We have a wonderful little group in the What's Next Workshop, with spots still open. So if you've been on the fence, now's the time to do it. First lesson goes out Sunday, so sign up now or tomorrow.
In the email I sent out last night (if you're not getting it and want to, sign up with that form over in the left sidebar) I asked if people were ok, and got a huge range of responses! Be gentle with ourselves.
The repeated issue (it really is strange how problems seem to come in clumps) I'm seeing for the last couple of weeks is kids acting out at preschool. Hitting, biting, getting into fights with other kids. I think the plans to help kids channel their feelings into more productive behaviors have to be different for kids at different ages, but what I find most striking about the questions I've been getting is how separate home and school seem to be.
It feels to me like a lot of us (myself included) feel like preschool (or elementary school) is just an extension of parenting in public. A place with people who are going to see our kids' behavior (especially around the common values that have taken over the dialogue about childhood, such as sharing and cooperating) and judge us as fit or unfit based on what our kids do. So when our kids do do something they shouldn't, it feels like all of our mistakes are being exposed and we're being judged and found wanting.
It's that feeling of being in the grocery store and suddenly your child starts screaming "I want it NOW!!!" and you want to just sink through the floor as you feel the eyes of everyone in the store on you wondering why you're so horrible.
I'm wondering if it would help all of us (me included) to start thinking of our kids' teachers and caregivers as a resource to help us, instead of people waiting for us to screw up and to think of our kid as the bad one. I was so, so lucky to have had the best preschool teachers in the world for both of my boys. These women had taught together for twenty years and had seen everything, and had a baseline view that kids are good and quirky and parents are good and quirky and trying as hard as we can. So when there were problems, it turned into a big troubleshooting session, in which we shared ideas and insights and decided what we were going to try together.

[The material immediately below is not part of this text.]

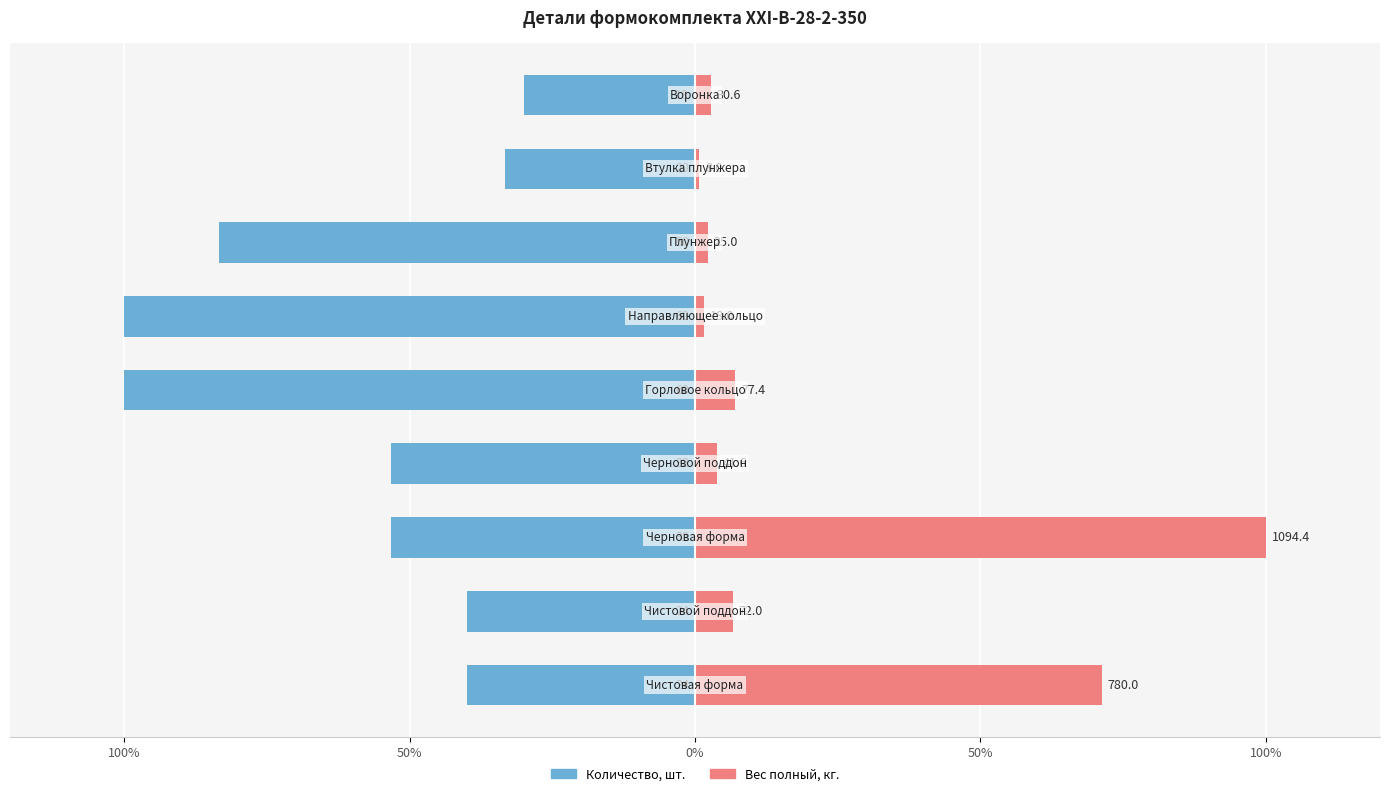

Rank the series by their average value, from lowest to highest.

Количество, шт., Вес полный, кг.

But it was not my natural instinct to do that. Those wonderful teachers had to train the parents to trust them instead of hiding when our kids did something wrong. And I've been thinking a lot about that as I've been getting questions from parents about how to stop it. The behavior itself is a problem, obviously, but the shame that we as parents feel about it is where the energy goes and gets lost. So not only are we worried, we're worried and exhausted and guilty.
I wish there was a way for us to call a moratorium on feeling guilty. Especially about things our kids do that are normal, if not acceptable. And ask the teachers and caregivers and other parents for kind help instead of needing to feel defensive.